The second “Yes” – Embracing the fallow season
Take another look through the pile again. This time you’ll be looking for images or parts of images that feel new, tender, or in need of protection from the winter ahead. Is there any growth in your life that is still quite young and fragile? New thoughts, plans, or ideas on the horizon that you are ready to to turn towards? You can set these elements aside in their own pile too. These are the things in your life that can use the winter season as a time to rest and gather strength. They will benefit from being quietly nurtured until the next growing season. This is the tender new growth pile.
Putting it all together
You will now have three different groups of images now: a compost pile, a tender new growth pile, and what’s left is a pile of elements that are full grown and can be celebrated. You could stop here and journal about the process, or you might already have an inspiration for how you want to work them all into a collage on the poster board. If not, here’s an idea to try using a box:
Using a shoe box or other lidded box, glue the “compost pile” elements to the outside of the box (not including the lid). You might want to creatively cut or tear these images up, since you don’t necessarily want to see them anymore. These elements will act as mulch to protect the inside of the box.
Glue the items in your “tender new growth” pile to the inside of the box. These elements need to be protected through the cold months, nurtured beneath the soil.
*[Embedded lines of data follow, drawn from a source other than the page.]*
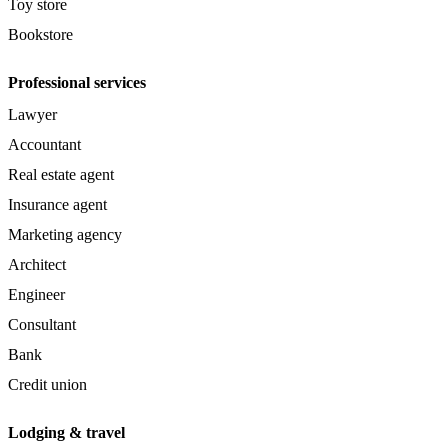
Toy store
Bookstore
Professional services
Lawyer
Accountant
Real estate agent
Insurance agent
Marketing agency
Architect
Engineer
Consultant
Bank
Credit union
Lodging & travel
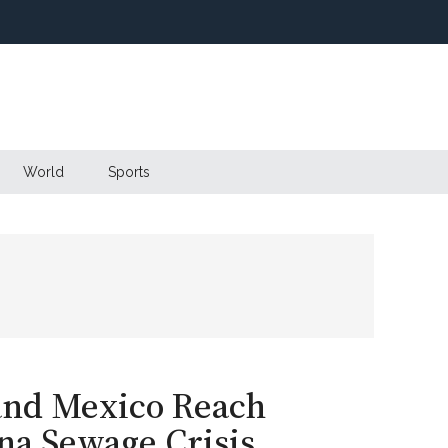
World
Sports
 and Mexico Reach
na Sewage Crisis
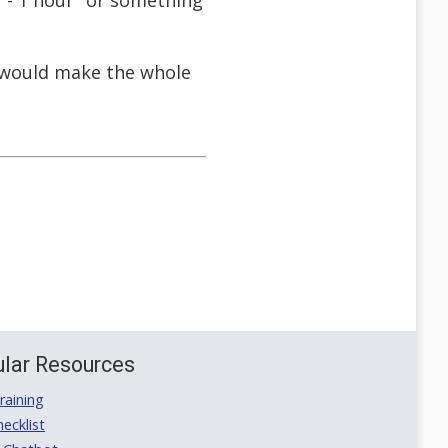
 - 1 hour" or something
ch would make the whole
lar Resources
aining
ecklist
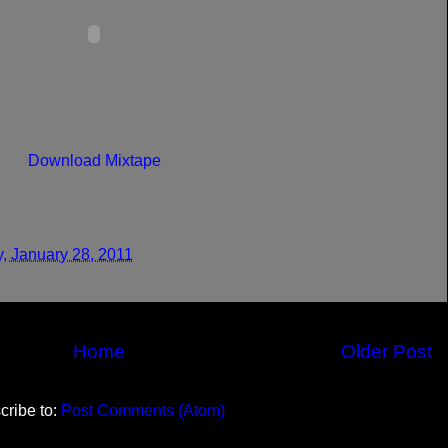
Download Mixtape
y, January 28, 2011
Home
Older Post
cribe to:
Post Comments (Atom)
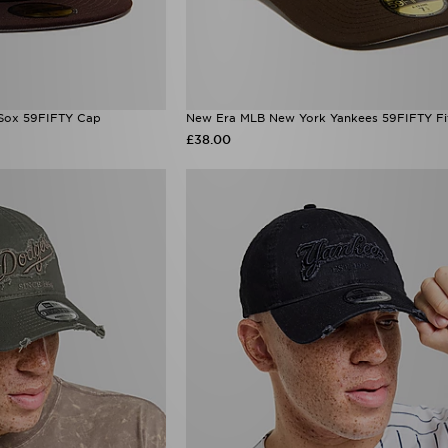
Sox 59FIFTY Cap
New Era MLB New York Yankees 59FIFTY Fi
£38.00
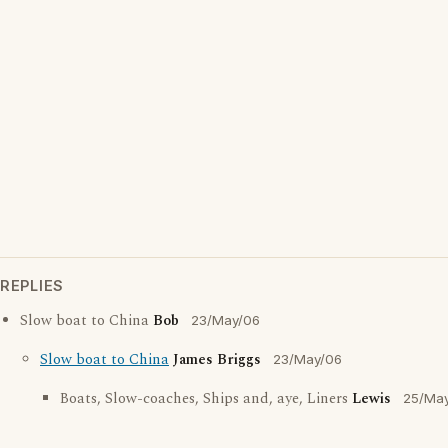
REPLIES
Slow boat to China
Bob
23/May/06
Slow boat to China
James Briggs
23/May/06
Boats, Slow-coaches, Ships and, aye, Liners
Lewis
25/Ma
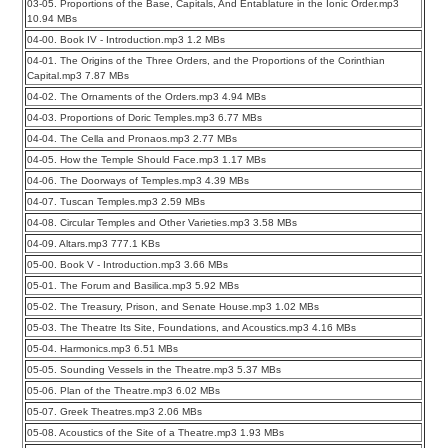
03-05. Proportions of the Base, Capitals, And Entablature in the Ionic Order.mp3
10.94 MBs
04-00. Book IV - Introduction.mp3 1.2 MBs
04-01. The Origins of the Three Orders, and the Proportions of the Corinthian
Capital.mp3 7.87 MBs
04-02. The Ornaments of the Orders.mp3 4.94 MBs
04-03. Proportions of Doric Temples.mp3 6.77 MBs
04-04. The Cella and Pronaos.mp3 2.77 MBs
04-05. How the Temple Should Face.mp3 1.17 MBs
04-06. The Doorways of Temples.mp3 4.39 MBs
04-07. Tuscan Temples.mp3 2.59 MBs
04-08. Circular Temples and Other Varieties.mp3 3.58 MBs
04-09. Altars.mp3 777.1 KBs
05-00. Book V - Introduction.mp3 3.66 MBs
05-01. The Forum and Basilica.mp3 5.92 MBs
05-02. The Treasury, Prison, and Senate House.mp3 1.02 MBs
05-03. The Theatre Its Site, Foundations, and Acoustics.mp3 4.16 MBs
05-04. Harmonics.mp3 6.51 MBs
05-05. Sounding Vessels in the Theatre.mp3 5.37 MBs
05-06. Plan of the Theatre.mp3 6.02 MBs
05-07. Greek Theatres.mp3 2.06 MBs
05-08. Acoustics of the Site of a Theatre.mp3 1.93 MBs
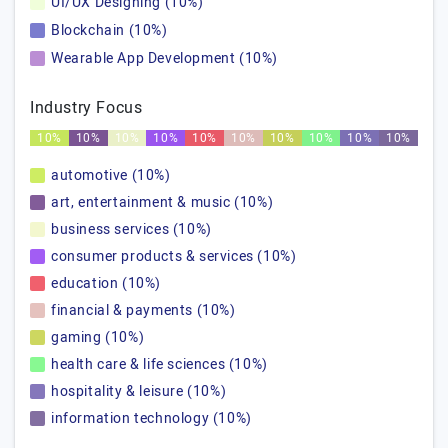
UI/UX Designing (10%)
Blockchain (10%)
Wearable App Development (10%)
Industry Focus
10%
10%
10%
10%
10%
10%
10%
10%
10%
10%
automotive (10%)
art, entertainment & music (10%)
business services (10%)
consumer products & services (10%)
education (10%)
financial & payments (10%)
gaming (10%)
health care & life sciences (10%)
hospitality & leisure (10%)
information technology (10%)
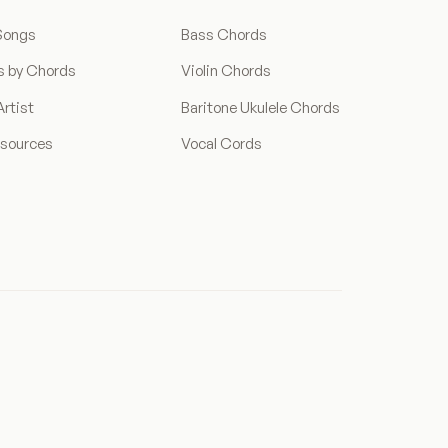
Songs
Bass Chords
s by Chords
Violin Chords
rtist
Baritone Ukulele Chords
esources
Vocal Cords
Finally, those images that portray the elements from the past season that you want to celebrate can be glued onto the lid of the box. These parts of your life can weather the winter out in the open, and can give you a lift or boost your confidence whenever you need it.
As always, writing about your experience and any insights you get while working (playing!) this way can deepen the benefits of the project. I’d love to hear what you think of it! Enjoy the harvest!